AS Dukung Resolusi Anti-Iran: Barat Tegaskan Tekanan Nuklir

Posted 2 days 3 hours ago

Amerika Serikat kembali menegaskan posisinya yang konfrontatif terhadap Iran dengan bergabung dalam resolusi yang akan diajukan oleh tiga negara Eropa—Inggris, Prancis, dan Jerman—dalam pertemuan Badan Energi Atom Internasional (IAEA) mendatang. Resolusi tersebut menyoroti dugaan ketidakpatuhan Iran terhadap kewajiban pengamanan nuklir yang selama ini menjadi titik panas dalam hubungan Barat dan Republik Islam Iran.

Langkah ini menandai babak baru dalam tekanan geopolitik terhadap Teheran, yang selama beberapa tahun terakhir telah menghadapi sanksi ekonomi, ancaman militer terselubung, dan isolasi diplomatik. Menurut laporan jurnalis senior dari Wall Street Journal, Lawrence Norman, resolusi yang dirancang oleh ketiga negara Eropa tersebut tidak hanya bersifat simbolik.

Akan ada tuduhan spesifik mengenai pelanggaran teknis dan administratif terhadap komitmen pengamanan nuklir. Dengan adanya dukungan penuh dari Amerika Serikat, peluang resolusi ini disahkan menjadi semakin besar.

Bagi sebagian analis, ini merupakan peringatan keras yang bisa menjadi dasar legitimasi untuk tindakan selanjutnya—baik dalam bentuk sanksi tambahan, maupun tekanan diplomatik yang lebih ketat.

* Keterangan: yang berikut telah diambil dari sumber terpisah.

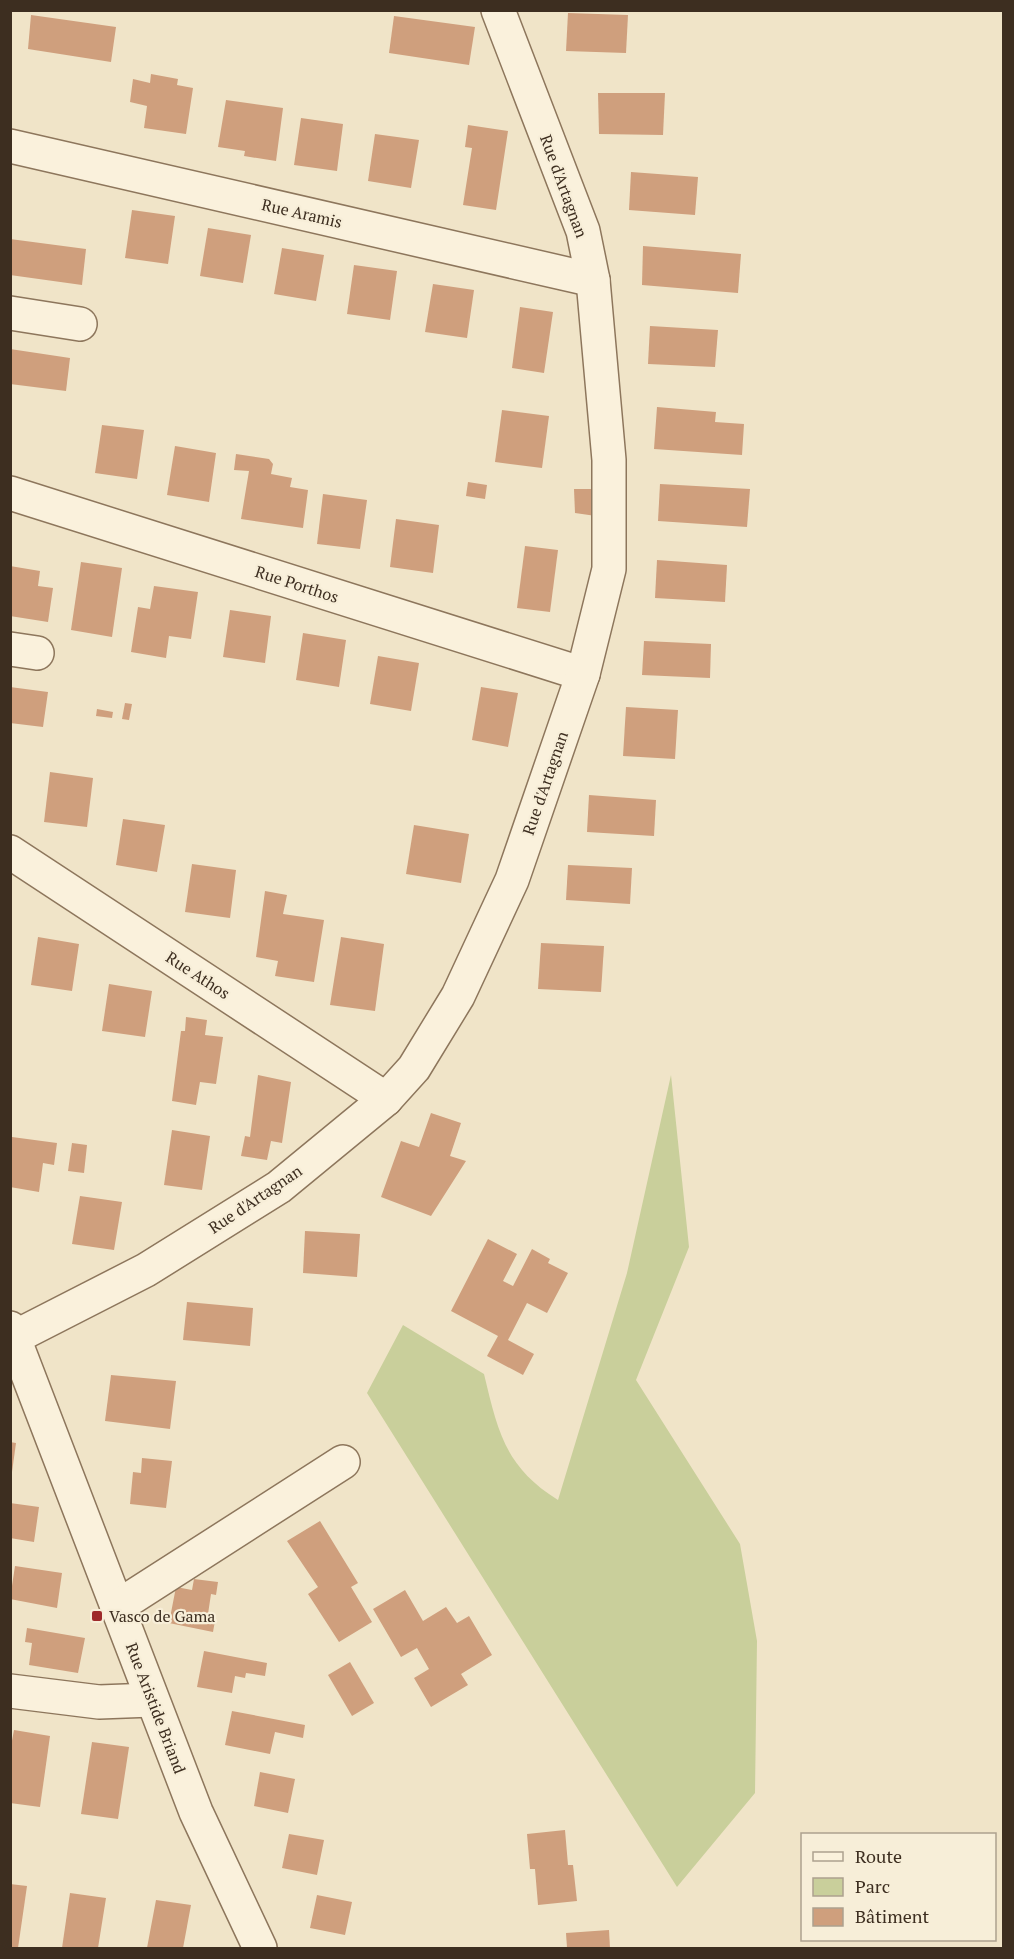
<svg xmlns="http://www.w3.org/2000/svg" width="1014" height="1959" font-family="'PT Serif',serif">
	<rect width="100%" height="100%" fill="#f0e4c8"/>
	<path fill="#c9cf9b" d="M671,1075l18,172 -53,133 104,164 17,97 -2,152 -78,94 -310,-494 36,-68 81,49c14,58 21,93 74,126l69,-227z"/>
	<g fill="#cf9f7d">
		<polygon points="568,13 628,15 626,53 566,51"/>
		<polygon points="31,15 116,27 111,62 28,49"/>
		<polygon points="394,16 475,27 469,65 389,53"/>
		<polygon points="151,74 178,79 177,85 193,88 186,134 144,128 147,106 130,102 133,79 150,83"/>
		<polygon points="598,93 665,93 663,135 599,134"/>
		<polygon points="226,100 283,108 276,161 244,156 245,151 218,147"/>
		<polygon points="301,118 343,124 337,171 294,165"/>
		<polygon points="468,125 508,131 496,210 463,205 472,148 465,147"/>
		<polygon points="375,134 419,140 411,188 368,181"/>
		<polygon points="631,172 698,177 695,215 629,210"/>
		<polygon points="132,210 175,216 168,264 125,258"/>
		<polygon points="208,228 251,235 243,283 200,276"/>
		<polygon points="10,239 86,249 82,285 10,275"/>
		<polygon points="643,246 741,254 738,293 642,285"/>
		<polygon points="282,248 324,255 316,301 274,294"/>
		<polygon points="354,265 397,271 390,320 347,314"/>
		<polygon points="433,284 474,290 467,338 425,332"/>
		<polygon points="520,307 553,312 544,373 512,368"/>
		<polygon points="650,326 718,330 715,367 648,364"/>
		<polygon points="10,349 70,358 66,391 10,384"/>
		<polygon points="657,407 716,412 715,422 744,424 742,455 654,449"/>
		<polygon points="502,410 549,416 542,468 495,462"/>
		<polygon points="102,425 144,430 137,479 95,473"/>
		<polygon points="175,446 216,453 209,502 167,495"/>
		<polygon points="236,454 269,459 273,464 271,474 292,478 290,487 308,490 303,528 241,519 249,471 234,470"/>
		<polygon points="468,482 487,485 485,499 466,496"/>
		<polygon points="660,484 750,489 747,527 658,521"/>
		<polygon points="574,489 596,489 596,516 575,513"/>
		<polygon points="323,494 367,500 360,549 317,544"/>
		<polygon points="396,519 439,525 433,573 390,567"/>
		<polygon points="525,546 558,550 550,612 517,608"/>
		<polygon points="657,560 727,565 725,602 655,598"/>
		<polygon points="81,562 122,568 112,637 71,630"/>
		<polygon points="10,566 40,571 38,586 53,588 48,622 10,616"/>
		<polygon points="154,586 198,592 191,639 169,636 166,658 131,652 138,607 150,609"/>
		<polygon points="230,610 271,616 265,663 223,657"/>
		<polygon points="303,633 346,640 339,687 296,680"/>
		<polygon points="644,641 711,644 710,678 642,675"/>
		<polygon points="378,656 419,663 411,711 370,704"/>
		<polygon points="10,687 48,692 43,727 10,723"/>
		<polygon points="481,687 518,693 508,747 472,740"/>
		<polygon points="125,703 132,704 129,720 122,719"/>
		<polygon points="626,707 678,710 675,759 623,756"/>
		<polygon points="97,709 113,712 112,718 96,716"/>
		<polygon points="50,772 93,778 87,827 44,822"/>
		<polygon points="589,795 656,800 654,836 587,832"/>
		<polygon points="123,819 165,825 157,872 116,865"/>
		<polygon points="414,825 469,834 461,883 406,874"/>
		<polygon points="192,864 236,870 230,918 185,912"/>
		<polygon points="568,865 632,868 630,904 566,900"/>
		<polygon points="265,891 287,895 283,914 324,920 314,982 275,976 278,961 256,957"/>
		<polygon points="38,937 79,944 72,991 31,985"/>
		<polygon points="341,937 384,944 375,1011 330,1005"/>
		<polygon points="541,943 604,946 601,992 538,989"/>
		<polygon points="109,984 152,991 145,1037 102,1031"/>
		<polygon points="186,1017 207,1020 205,1035 223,1037 216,1084 200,1082 196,1105 172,1101 181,1031 185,1031"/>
		<polygon points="258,1075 291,1082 282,1143 271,1141 267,1160 241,1156 245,1136 250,1137"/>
		<polygon points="431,1113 461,1123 450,1156 466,1161 431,1216 381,1197 401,1141 419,1147"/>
		<polygon points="172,1130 210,1136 202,1190 164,1185"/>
		<polygon points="12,1137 57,1143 54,1165 43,1163 39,1192 10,1187"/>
		<polygon points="72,1143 87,1145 84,1173 68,1171"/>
		<polygon points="80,1196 122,1202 114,1250 72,1244"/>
		<polygon points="305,1231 360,1234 357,1277 303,1273"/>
		<polygon points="488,1239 517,1254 503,1281 513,1286 532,1249 550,1259 548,1263 568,1273 547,1313 527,1303 508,1340 534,1354 523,1375 487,1356 498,1336 451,1311"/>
		<polygon points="187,1302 253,1308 250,1346 183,1340"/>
		<polygon points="111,1375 176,1381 170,1429 105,1421"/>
		<polygon points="10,1442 16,1443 12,1472 10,1472"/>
		<polygon points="142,1458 172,1461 166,1508 130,1504 133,1472 141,1473"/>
		<polygon points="10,1503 39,1507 34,1542 10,1538"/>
		<polygon points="320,1521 358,1583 351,1587 372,1622 339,1642 308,1594 318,1587 287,1541"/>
		<polygon points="15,1566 62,1573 57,1608 10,1599"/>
		<polygon points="194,1579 218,1582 216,1595 211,1594 208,1614 216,1615 213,1632 169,1623 176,1587 192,1590"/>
		<polygon points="405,1590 423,1621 446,1607 457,1623 469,1616 492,1655 461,1674 468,1685 431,1707 414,1678 429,1669 417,1648 401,1657 373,1609"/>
		<polygon points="27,1628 85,1638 78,1673 29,1665 32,1643 25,1642"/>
		<polygon points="204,1651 267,1663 265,1676 246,1673 245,1678 235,1676 232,1693 197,1687"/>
		<polygon points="350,1662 374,1703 352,1716 328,1675"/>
		<polygon points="232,1711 305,1725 303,1738 275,1732 270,1754 225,1745"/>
		<polygon points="14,1730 50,1736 40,1807 10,1803 10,1751"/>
		<polygon points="92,1742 129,1747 118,1819 81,1814"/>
		<polygon points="260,1772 295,1779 288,1813 254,1806"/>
		<polygon points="565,1830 568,1865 573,1865 577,1901 538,1905 535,1869 530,1869 527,1834"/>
		<polygon points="289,1834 324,1840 317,1875 282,1868"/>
		<polygon points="10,1884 27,1886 18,1948 10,1948"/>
		<polygon points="70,1893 106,1898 98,1948 62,1948"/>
		<polygon points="317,1895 352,1902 345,1935 310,1928"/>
		<polygon points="156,1900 191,1905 183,1948 147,1948"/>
		<polygon points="609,1930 610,1948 567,1948 566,1933"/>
	</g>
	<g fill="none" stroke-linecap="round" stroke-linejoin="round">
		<g stroke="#8d765c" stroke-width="36">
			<g id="minor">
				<polyline points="10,146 593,280"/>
				<polyline points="10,313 80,324"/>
				<polyline points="10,493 583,674"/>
				<polyline points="10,649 37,653"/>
				<polyline points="10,852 386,1099"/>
				<polyline points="10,1328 196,1812 260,1948"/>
				<polyline points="15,1337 146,1270 279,1187 386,1099 414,1068 458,996 512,880 583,674 609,569 609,460 593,280 583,231 498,10"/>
				<polyline points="117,1607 343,1462"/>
				<polyline points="10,1691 99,1702 152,1700"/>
			</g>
		</g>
		<use href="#minor" stroke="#faf1dc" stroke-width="33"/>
	</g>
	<rect fill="#9e2a2b" stroke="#f7eed8" stroke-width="2" x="91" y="1610" width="12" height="12" rx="3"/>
	<g text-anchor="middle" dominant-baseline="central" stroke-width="4.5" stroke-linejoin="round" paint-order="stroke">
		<g font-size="16" fill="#3d2e20" stroke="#f7eed8">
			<text transform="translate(564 186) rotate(70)">Rue d'Artagnan</text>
			<text transform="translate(302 213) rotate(13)">Rue Aramis</text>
			<text transform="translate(297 584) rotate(18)">Rue Porthos</text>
			<text transform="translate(545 783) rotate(-71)">Rue d'Artagnan</text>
			<text transform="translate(198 975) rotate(33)">Rue Athos</text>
			<text transform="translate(255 1199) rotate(-34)">Rue d'Artagnan</text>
			<text transform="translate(156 1708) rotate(69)">Rue Aristide Briand</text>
		</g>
		<g font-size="16" fill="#3d2e20" stroke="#f7eed8" text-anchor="start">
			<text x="109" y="1616">Vasco de Gama</text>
		</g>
	</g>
	<rect width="1014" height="1959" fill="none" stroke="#3d2e20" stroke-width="24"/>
	<rect x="801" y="1833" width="195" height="108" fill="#f7eed8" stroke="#ada18e" stroke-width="1.5"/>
	<rect x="813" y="1852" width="30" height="9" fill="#faf1dc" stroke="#ada18e" stroke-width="1.5"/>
	<text x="855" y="1863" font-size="18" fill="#3d2e20">Route</text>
	<rect x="813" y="1878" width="30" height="18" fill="#c9cf9b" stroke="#ada18e" stroke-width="1.5"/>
	<text x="855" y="1893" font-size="18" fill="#3d2e20">Parc</text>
	<rect x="813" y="1908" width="30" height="18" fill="#cf9f7d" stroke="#ada18e" stroke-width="1.5"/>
	<text x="855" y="1923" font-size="18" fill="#3d2e20">Bâtiment</text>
</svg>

Pemerintah Iran telah berulang kali membantah tuduhan bahwa program nuklirnya bertujuan militer.

Dalam berbagai kesempatan, Teheran menegaskan bahwa kegiatan nuklirnya sepenuhnya untuk tujuan damai, seperti energi dan pengobatan. Namun ketidakpercayaan negara-negara Barat, yang sebagian besar dipicu oleh ketegangan historis dan retorika politik, telah mengubah isu ini menjadi senjata geopolitik untuk terus menekan kedaulatan Iran.

Langkah Amerika mendukung resolusi ini juga mengindikasikan bahwa perubahan kepemimpinan di Washington belum mengubah strategi dasarnya terhadap Iran. Baik di bawah pemerintahan Trump maupun Biden, Iran tetap diposisikan sebagai ancaman strategis yang harus ditekan dengan berbagai cara.

Dalam narasi Iran sendiri, hal ini tidak lebih dari bentuk arogansi dan standar ganda Barat yang hanya menuntut kepatuhan dari negara-negara Timur, tanpa memberi ruang untuk keadilan dan kedaulatan. Iran, sebagaimana disampaikan oleh para pejabatnya, tidak akan tunduk pada tekanan eksternal yang bertujuan melemahkan martabat dan kemerdekaannya.

Sejarah panjang perlawanan rakyat Iran terhadap dominasi asing menjadi fondasi moral untuk terus mempertahankan haknya dalam pengembangan teknologi dan pertahanan. Bagi Teheran, dukungan AS terhadap resolusi ini bukanlah ancaman baru, melainkan lanjutan dari strategi pembungkaman yang sudah berlangsung puluhan tahun.

Dari perspektif regional, langkah ini dapat memperkeruh stabilitas Timur Tengah yang sudah rapuh. Ketegangan antara Iran dan kekuatan Barat berpotensi memicu reaksi keras di kawasan, apalagi jika resolusi tersebut dijadikan alasan untuk langkah-langkah represif yang lebih konkret.

Negara-negara seperti Rusia dan China kemungkinan besar akan menolak resolusi tersebut, membuka kembali jurang perbedaan antara blok Barat dan Timur dalam forum internasional. Namun, di balik ancaman dan tekanan ini, Iran tampaknya tidak akan mundur.

Dukungan rakyat, keyakinan ideologis, dan solidaritas dari negara-negara yang menolak hegemoni Barat akan terus menjadi sumber kekuatan bagi Teheran dalam menghadapi ujian ini. Resolusi ini mungkin disahkan, tapi perjuangan Iran untuk mempertahankan kedaulatannya jelas tidak akan padam begitu saja.